Figure 7. Typical fuel pressure test kit.

Step 7 – Follow factory troubleshooting procedure
In the case that the previously mentioned components did not fix your misfire issue, Chrysler recommends using the following diagnostic procedure.

Note: Component that affect crankshaft speed can cause a misfire.
  • Inspect the serpentine belt and engine driven accessories (AC-compressor, water pump, power steering pump) for wear, binding, or pulley misalignment.
  • Inspect the PCM for corroded ground and power circuits.
  • Check for proper mounting and wiring connections of the crankshaft position sensor (CKP), camshaft position sensor (CPS), manifold absolute pressure sensor (MAP), and throttle body sensor (TB).
  • Inspect for restricted intake and exhaust components.
  • Inspect for vacuum leaks.
  • Inspect PCV system.
  • Inspect for internal engine component failure. (Compression test, valve train inspection, etc.)

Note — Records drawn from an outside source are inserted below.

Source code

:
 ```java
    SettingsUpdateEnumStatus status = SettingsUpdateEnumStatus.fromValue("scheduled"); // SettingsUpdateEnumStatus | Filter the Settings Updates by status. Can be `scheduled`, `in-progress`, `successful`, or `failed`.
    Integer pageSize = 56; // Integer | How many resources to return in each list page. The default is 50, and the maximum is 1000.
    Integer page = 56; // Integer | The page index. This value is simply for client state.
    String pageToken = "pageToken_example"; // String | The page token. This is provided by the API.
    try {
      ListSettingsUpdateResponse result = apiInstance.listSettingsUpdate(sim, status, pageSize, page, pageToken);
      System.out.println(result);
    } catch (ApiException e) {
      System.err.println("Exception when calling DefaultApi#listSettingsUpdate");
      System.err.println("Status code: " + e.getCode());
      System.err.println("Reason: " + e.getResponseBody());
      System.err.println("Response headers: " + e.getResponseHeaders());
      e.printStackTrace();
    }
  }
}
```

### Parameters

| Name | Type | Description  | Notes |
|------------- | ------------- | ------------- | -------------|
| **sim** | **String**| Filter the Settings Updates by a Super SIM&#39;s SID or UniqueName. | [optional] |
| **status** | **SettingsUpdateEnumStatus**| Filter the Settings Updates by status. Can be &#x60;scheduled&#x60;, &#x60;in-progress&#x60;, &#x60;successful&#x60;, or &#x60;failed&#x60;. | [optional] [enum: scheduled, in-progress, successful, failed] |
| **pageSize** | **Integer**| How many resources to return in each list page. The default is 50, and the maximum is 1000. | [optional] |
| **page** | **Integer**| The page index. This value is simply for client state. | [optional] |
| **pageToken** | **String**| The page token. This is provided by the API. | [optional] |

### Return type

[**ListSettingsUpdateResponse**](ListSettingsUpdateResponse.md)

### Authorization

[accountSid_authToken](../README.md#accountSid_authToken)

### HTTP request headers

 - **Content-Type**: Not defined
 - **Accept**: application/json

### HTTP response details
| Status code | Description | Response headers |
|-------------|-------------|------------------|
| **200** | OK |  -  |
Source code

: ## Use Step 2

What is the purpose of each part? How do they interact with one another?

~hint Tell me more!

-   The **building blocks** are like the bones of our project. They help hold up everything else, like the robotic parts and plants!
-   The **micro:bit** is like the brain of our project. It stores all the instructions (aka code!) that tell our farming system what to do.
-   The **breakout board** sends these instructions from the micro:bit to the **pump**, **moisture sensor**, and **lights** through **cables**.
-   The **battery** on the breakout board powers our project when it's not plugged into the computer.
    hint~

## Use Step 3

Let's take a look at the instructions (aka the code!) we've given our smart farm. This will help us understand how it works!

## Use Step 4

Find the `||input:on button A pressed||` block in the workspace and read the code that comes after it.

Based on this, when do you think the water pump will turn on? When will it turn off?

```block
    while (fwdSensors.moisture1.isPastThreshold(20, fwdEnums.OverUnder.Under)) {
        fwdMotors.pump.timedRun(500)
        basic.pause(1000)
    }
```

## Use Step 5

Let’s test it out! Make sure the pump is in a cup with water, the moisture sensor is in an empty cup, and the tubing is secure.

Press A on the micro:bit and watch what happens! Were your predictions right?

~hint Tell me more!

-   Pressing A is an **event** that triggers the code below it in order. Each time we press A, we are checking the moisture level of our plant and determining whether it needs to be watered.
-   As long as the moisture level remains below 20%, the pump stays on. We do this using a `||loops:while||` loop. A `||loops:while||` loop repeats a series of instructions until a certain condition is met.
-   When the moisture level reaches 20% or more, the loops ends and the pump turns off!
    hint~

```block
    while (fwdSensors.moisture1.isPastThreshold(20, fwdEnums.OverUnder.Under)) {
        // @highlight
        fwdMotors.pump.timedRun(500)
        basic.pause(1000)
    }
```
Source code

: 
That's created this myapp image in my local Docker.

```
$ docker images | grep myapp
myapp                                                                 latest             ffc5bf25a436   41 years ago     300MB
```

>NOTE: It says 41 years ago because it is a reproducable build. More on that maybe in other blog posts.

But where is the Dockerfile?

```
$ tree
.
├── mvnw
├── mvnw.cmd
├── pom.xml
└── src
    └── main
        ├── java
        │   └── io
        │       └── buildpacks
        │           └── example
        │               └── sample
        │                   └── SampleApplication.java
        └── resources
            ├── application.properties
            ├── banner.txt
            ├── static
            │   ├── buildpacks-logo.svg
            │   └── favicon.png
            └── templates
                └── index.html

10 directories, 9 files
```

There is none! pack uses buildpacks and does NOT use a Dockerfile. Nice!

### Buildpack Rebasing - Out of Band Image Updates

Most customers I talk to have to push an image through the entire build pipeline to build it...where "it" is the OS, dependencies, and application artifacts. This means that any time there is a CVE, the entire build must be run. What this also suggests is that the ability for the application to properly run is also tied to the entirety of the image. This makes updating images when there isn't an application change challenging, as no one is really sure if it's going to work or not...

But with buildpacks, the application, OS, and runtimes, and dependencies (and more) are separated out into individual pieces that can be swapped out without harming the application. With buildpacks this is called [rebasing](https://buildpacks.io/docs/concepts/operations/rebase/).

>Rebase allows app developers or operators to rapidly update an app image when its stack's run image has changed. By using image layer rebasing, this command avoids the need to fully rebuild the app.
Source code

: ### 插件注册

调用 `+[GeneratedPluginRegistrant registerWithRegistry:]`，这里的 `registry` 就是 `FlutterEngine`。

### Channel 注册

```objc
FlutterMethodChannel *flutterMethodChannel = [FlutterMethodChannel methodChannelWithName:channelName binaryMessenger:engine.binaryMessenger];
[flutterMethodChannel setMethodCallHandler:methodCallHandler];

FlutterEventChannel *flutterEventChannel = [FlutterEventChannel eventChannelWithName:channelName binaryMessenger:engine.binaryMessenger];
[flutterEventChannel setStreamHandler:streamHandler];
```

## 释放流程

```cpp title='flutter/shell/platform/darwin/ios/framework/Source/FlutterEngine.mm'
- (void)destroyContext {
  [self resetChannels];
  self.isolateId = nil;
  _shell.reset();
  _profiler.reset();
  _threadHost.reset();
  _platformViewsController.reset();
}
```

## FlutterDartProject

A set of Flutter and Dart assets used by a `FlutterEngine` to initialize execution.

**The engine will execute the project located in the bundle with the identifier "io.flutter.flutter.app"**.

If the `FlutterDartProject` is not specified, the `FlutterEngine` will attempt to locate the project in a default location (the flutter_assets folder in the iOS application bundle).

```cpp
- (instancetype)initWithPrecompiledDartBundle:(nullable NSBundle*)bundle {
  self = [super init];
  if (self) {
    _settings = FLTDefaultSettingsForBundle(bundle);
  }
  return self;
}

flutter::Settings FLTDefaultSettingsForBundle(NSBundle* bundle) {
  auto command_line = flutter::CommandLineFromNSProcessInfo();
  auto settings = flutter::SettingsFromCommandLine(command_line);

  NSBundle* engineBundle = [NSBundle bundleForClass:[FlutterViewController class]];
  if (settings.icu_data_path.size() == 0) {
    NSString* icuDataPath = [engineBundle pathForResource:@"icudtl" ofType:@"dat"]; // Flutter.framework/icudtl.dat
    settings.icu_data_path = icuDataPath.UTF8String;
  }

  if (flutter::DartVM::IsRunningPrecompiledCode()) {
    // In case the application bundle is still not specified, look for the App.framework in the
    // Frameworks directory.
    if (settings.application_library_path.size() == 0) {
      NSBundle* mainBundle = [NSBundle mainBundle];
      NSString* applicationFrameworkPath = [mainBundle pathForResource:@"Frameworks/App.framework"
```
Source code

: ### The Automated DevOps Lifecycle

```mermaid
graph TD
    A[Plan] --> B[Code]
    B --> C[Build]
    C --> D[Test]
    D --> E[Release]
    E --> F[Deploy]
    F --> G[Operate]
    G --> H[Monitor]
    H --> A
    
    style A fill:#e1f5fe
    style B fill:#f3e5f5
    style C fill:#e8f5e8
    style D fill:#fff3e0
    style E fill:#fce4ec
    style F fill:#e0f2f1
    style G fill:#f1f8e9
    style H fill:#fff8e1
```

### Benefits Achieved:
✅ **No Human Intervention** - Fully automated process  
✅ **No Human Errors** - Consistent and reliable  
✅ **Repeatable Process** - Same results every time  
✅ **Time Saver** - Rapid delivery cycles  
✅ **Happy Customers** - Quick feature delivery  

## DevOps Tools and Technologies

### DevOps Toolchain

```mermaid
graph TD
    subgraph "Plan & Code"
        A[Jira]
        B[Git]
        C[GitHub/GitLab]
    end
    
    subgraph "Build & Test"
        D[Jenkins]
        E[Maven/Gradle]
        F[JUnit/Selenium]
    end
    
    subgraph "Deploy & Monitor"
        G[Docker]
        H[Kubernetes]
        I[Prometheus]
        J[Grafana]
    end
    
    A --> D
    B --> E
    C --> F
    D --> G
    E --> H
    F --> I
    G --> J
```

If none of the components listed above prove faulty, Chrysler advises individually testing the following items:
Chrysler's 3.6L Pentastar engine as equipped in 2012+ JK Wranglers have had cylinder head issues that result in a loss of compression and subsequent misfires. While it seems to have been a quality control issue, Chrysler is replacing cylinder heads under warranty.